Total_day_minutes - Total daytime minutes used by the customer.
Total_day_calls - Total daytime calls placed by the customer.
Total_day_charge - Total daytime charges incurred by the customer.
Total_eve_minutes - Total evening minutes used by the customer.
Total_eve_calls - Total evening calls placed by the customer.
Total_eve_charge - Total evening charges incurred by the customer.
Total_night_minutes - Total nighttime minutes used by the customer.
Total_night_calls - Total nighttime calls placed by the customer.
Total_night_charge - Total nighttime charges incurred by the customer.
Total_intl_minutes - Total international minutes used by the customer.
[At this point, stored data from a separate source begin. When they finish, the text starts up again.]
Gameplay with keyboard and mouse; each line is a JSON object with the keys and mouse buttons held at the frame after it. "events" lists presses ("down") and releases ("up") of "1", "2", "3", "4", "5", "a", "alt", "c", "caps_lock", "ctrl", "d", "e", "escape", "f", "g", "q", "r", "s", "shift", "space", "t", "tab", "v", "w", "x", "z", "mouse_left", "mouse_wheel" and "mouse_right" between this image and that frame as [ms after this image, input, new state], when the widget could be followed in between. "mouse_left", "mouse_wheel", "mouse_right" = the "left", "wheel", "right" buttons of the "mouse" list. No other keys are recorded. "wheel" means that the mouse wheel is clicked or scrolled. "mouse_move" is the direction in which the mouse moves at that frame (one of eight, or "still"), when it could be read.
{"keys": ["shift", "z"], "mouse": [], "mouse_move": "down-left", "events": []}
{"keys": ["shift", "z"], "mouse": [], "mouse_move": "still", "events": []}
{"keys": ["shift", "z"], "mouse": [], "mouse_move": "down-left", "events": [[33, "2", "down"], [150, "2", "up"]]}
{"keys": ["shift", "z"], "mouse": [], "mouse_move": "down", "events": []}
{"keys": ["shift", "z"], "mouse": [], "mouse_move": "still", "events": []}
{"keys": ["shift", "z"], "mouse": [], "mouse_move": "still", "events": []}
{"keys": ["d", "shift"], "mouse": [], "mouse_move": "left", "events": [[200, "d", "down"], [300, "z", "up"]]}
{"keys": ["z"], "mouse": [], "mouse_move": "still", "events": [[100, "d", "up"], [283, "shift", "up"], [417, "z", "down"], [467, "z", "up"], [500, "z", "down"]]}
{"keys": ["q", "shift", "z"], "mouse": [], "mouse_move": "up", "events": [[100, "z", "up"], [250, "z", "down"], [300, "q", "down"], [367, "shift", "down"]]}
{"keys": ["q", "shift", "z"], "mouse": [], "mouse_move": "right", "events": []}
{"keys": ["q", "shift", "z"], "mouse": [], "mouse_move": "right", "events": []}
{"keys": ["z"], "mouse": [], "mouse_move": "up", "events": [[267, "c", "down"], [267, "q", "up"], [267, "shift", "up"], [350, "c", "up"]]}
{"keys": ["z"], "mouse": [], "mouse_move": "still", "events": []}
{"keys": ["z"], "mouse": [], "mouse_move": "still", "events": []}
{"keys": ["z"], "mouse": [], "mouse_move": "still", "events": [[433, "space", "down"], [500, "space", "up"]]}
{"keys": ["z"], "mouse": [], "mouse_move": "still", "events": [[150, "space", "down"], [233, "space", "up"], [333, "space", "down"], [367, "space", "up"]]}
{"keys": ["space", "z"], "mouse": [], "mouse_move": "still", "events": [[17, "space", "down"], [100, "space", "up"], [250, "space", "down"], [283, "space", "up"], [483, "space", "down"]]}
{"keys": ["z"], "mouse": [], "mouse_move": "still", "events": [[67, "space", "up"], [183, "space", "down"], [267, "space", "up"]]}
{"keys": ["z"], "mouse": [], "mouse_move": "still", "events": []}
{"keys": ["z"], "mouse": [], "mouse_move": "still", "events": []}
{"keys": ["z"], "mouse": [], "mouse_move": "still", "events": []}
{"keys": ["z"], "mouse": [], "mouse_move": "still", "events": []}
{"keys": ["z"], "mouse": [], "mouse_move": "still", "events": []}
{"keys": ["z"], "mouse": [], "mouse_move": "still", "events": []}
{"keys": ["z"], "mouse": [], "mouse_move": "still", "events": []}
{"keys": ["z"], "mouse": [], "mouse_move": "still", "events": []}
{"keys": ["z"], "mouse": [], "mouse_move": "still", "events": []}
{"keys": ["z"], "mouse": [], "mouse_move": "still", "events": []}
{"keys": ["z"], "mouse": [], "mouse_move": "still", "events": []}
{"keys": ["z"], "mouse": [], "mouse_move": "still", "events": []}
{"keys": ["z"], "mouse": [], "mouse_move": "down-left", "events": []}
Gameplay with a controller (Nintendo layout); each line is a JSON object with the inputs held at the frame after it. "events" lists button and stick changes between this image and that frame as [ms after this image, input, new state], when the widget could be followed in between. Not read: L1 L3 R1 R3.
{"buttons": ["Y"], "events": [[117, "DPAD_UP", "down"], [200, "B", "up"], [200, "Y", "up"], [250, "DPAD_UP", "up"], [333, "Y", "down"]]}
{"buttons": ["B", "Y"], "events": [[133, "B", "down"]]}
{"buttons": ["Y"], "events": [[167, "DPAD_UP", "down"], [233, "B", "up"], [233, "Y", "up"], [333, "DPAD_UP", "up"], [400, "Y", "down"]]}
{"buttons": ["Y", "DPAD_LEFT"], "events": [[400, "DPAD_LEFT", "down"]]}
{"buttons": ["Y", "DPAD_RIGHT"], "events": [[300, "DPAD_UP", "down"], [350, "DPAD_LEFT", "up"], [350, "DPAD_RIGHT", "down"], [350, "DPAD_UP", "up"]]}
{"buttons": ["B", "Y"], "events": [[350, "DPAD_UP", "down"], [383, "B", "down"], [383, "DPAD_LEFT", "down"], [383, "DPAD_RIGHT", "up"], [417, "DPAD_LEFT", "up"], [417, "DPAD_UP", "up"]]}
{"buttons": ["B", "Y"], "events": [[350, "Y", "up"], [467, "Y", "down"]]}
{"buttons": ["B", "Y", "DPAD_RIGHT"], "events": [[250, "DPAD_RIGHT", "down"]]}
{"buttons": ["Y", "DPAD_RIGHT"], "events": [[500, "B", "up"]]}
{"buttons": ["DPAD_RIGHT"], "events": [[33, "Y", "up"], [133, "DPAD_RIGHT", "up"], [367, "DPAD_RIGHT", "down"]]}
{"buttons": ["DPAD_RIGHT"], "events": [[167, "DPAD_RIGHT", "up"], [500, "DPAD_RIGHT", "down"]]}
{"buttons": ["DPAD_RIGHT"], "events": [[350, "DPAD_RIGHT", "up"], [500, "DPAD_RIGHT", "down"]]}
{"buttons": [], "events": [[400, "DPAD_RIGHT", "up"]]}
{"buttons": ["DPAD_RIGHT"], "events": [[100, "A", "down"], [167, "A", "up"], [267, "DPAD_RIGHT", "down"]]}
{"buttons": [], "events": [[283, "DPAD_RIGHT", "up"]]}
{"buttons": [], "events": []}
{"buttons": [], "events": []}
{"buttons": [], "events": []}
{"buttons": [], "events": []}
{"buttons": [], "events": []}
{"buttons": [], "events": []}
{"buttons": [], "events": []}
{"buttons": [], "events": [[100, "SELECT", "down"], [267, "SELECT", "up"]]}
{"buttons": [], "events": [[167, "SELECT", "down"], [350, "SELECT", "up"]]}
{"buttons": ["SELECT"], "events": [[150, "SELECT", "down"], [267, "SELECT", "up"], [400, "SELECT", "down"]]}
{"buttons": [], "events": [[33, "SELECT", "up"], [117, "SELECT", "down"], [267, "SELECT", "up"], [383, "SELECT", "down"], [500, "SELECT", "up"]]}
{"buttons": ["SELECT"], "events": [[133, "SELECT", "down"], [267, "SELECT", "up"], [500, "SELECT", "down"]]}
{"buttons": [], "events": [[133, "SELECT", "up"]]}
Total_intl_calls - Total international calls placed by the customer.
Total_intl_charge - Total international charges incurred by the customer.
International_plan - Did the customer have an international plan? (Yes or No)
Voice_mail_plan - Did the customer have a plan with voicemail? (Yes or No)
Number_vmail_messages - Number of voicemail messages used by the customer.
Customer_service_calls - Number of calls the customer placed to Orange's customer service center.
Churn - Did the customer leave Orange's plan? (Yes or No)
To solve this business problem, we ran the following 12 models to better understand the factors that influence the decision by Orange's customers to leave.
- Logistic Regression
- Decision Tree Classifier
- Random Forest Classifier
- Gradient Boosting Classifier
- Light Gradient Boosting Machine Classifier
- Extreme Gradient Boosting Classifier
- Support Vector Classifier
- AdaBoost
- TPOTClassifier
- CatBoostClassifier
- ANN - Sequential Model
- Causal Inference
The models are optimized for recall as the inability to identify prospective customers who would actually churn would lead to missed revenue generation opportunity. Thus, minimizing the false negative rate is the foremost priority in developing the model.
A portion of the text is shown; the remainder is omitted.